Cryptocurrency is fast maturing as an alternative digital asset class, and it’s no surprise that - as part of this maturation process - there is more urgency for better risk management.
Today, the crypto market is mostly self-regulated and has automated governance with limited or no regulatory structure. This serves up Pandora’s box of legal dilemmas for both the policymakers and corporate risk managers alike.
Without regulatory guidance, crypto companies define their own risk thresholds, which include, according to Simon Douyer, the COO of cryptocurrency trading service firm SheeldMarket:
direct risks - determining if a crypto transaction is connected to addresses under sanctions or derived from illegal activities;
indirect risks - assessing what risks can derive from business clients.
Unfortunately, due to the unprecedented complexity and the ever-changing nature of crypto, setting clear rules - particularly for cross-border transactions - will take some time. This leaves the industry testing its limits and potential for the time being, as traditional financial instruments don’t apply.
On the other hand, just because there is no international consensus on how to regulate cryptocurrencies does not mean that organizations will not get fined or penalized for improper conduct.

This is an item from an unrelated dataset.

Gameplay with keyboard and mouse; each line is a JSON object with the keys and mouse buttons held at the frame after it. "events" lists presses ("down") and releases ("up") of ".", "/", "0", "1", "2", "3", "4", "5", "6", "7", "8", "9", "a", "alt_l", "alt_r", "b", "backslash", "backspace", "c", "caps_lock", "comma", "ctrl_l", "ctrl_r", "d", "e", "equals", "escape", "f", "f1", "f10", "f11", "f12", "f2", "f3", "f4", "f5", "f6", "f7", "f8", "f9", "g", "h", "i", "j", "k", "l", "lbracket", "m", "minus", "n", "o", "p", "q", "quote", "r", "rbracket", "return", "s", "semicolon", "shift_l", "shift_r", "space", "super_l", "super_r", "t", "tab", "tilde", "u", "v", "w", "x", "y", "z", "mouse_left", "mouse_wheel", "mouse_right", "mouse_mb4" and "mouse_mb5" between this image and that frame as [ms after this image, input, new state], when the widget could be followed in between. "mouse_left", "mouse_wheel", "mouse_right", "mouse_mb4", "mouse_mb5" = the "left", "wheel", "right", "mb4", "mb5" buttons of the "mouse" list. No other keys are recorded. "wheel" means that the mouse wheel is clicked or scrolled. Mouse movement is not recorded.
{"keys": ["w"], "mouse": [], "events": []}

(80%) 16 actions alleged an unregistered securities offering violation under Sections 5(a) and 5(c) of the Securities Act;
(65%) 13 actions alleged fraud under Section 17(a) of the Securities Act and/or Section 10(b) and Rule 10b-5 of the Exchange Act;
(55%) 11 contained both allegations.
When unregulated, the way that crypto companies determine and manage their risk thresholds becomes a form of business strategy. While risk is opportunity, it is necessary to identify and avoid destructive risk in operations.
Transacting in different cryptocurrency markets brings complex legal and compliance hazards
There are over 18,000 cryptocurrencies in existence as of March 2022. And all of them are different in terms of their security, programmability, and governance characteristics - hence, they’re not interchangeable. Moreover, there is no consistency in government standards globally in what concerns cryptocurrencies. And whatever standards there are, they only apply to the jurisdiction that issues them, creating siloed legal guidelines.
In the US alone, crypto companies have to deal with both federal and state regulators who often compete against each other, says Hailey Lennon, a regulatory compliance specialist at Anderson Kill PC law firm. Hence it is crucial for risk and compliance managers to ensure that their crypto law library is comprehensive for all jurisdictions they operate in and properly updated in a timely fashion.
Cyber risks necessitate a solid AML program for crypto exchanges and custodian solutions
With an array of independent storage and security solutions, ranging from specialized financial institutions to digital wallets and hardware to exchanges that are intended to protect investors’ interests, mitigating fraud and hacker risks is key.
Institutional custodial solutions for cryptocurrencies are both legally and technologically complicated because the encryptions that systems use to track and verify transactions cryptographically are easily and publicly accessible.
This makes the custodial solutions highly vulnerable to malware and hackers, forcing a need for security measures that manage and control how custodial systems can access, use, and verify these keys.
In July 2021, major crypto thefts, hacks, and frauds totaled $681 million, because cheaper, faster international transactions also make the crypto sector a fertile ground for criminal activity, such as money laundering and terrorist funding.
To help cryptocurrency exchanges and custodian services avoid money laundering (as well as the risks inherently posed to consumers, investors, and businesses), regulatory bodies are putting anti-money laundering (AML) legislation in place that must include a solid know-your-customer (KYC) protocol.
Both AMLD 5 and AMLD 6 in Europe and FinCEN’s Final Rule in the US make it clear that virtual currencies and the exchanges on which they’re traded are subject to anti-money laundering legislation.
As a risk and compliance manager, consider these five pillars for your AML compliance program:
Internal controls to assure ongoing compliance;
Independent testing of the AML program;
Designated person responsible for monitoring the program;
Audit or risk-based procedures to conduct ongoing due diligence.
As the consumer demand grows, the need for legal guardrails is heightened
The good news is that the crypto-asset market is maturing fast, with more institutional involvement over the last year from both investors and service providers. There is more willingness from banks and other financial institutions to undertake activities in and gain exposure to cryptocurrencies, which is a sign of evolution for otherwise risk-averse organizations. (After all, it’s forecasted to become a 3 million dollar industry.)President Biden’s Executive Order on digital assets from March 9, 2022, was, in part, the result of under-regulation of the industry that has been growing rapidly in the past years. Now, digital assets are making headlines every day, and consumers want more information on how to acquire them. Consequently, properly-designed risk and compliance programs are crucial for those services and solution providers who handle cryptocurrencies.
Risk and regulatory compliance managers need to ensure they have the necessary risk profile, risk assessment, anti-money laundering program, and a robust regulatory change management solution in place to keep up with the updates of all important regulations globally that are forthcoming for the crypto market.